PROVIDED MATERIAL section start

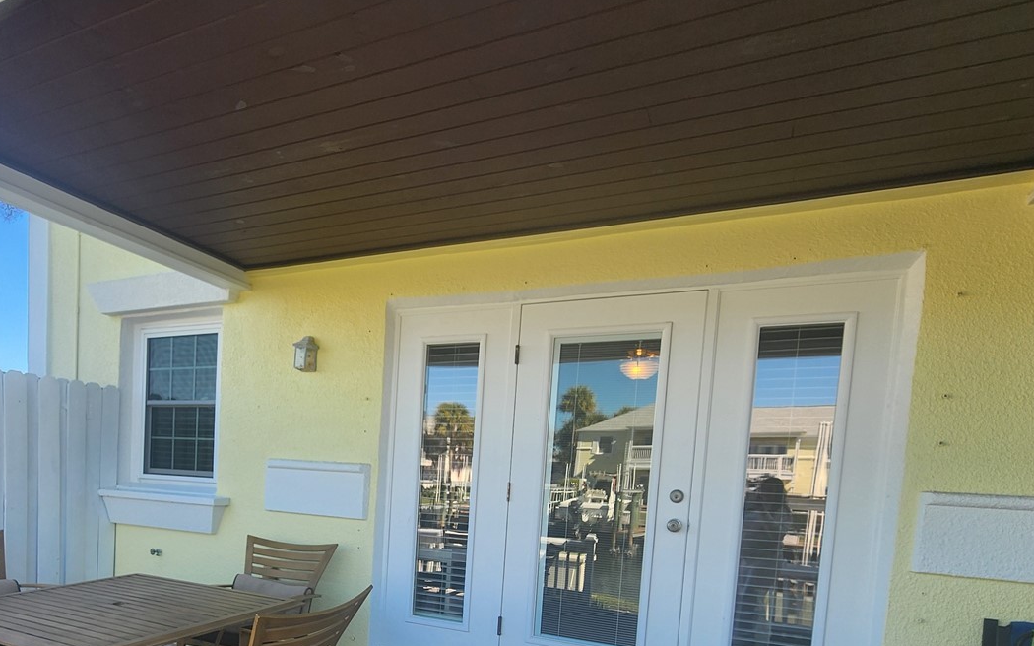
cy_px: 532
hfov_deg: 81.0
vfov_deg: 52.9
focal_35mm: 21
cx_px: 397
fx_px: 592
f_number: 2.2
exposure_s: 1/340
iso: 50
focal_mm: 2.2
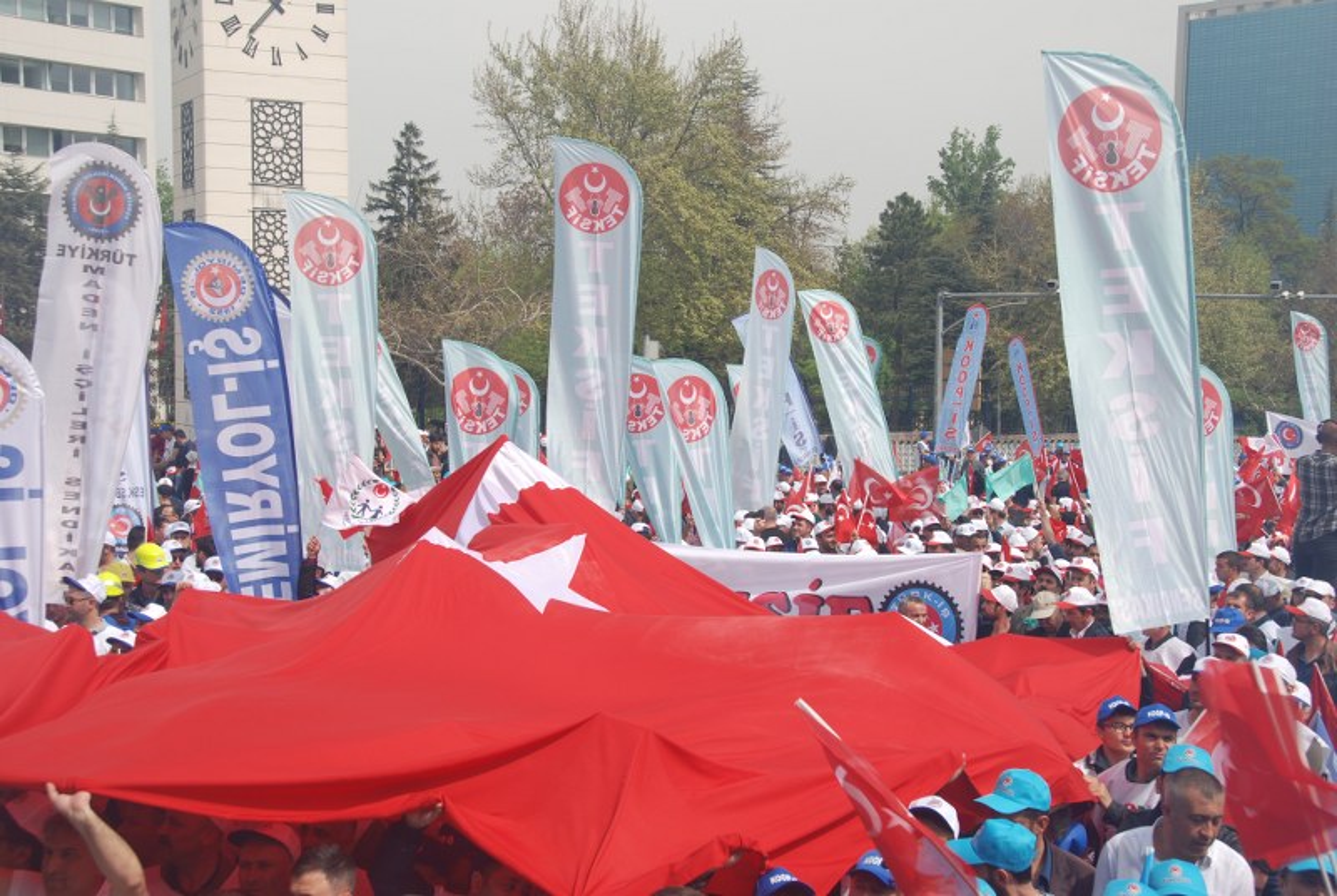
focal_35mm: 57
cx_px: 668
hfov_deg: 35.0
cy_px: 448
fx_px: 2120
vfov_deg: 23.9
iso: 100
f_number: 8
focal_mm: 38
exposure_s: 1/250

PROVIDED MATERIAL section end

WORK TO COMPLETE: Pictures stay out of this copy; write out the entries above exactly.

OUTPUT OF THE TASK:
cy_px: 532
hfov_deg: 81.0
vfov_deg: 52.9
focal_35mm: 21
cx_px: 397
fx_px: 592
f_number: 2.2
exposure_s: 1/340
iso: 50
focal_mm: 2.2
focal_35mm: 57
cx_px: 668
hfov_deg: 35.0
cy_px: 448
fx_px: 2120
vfov_deg: 23.9
iso: 100
f_number: 8
focal_mm: 38
exposure_s: 1/250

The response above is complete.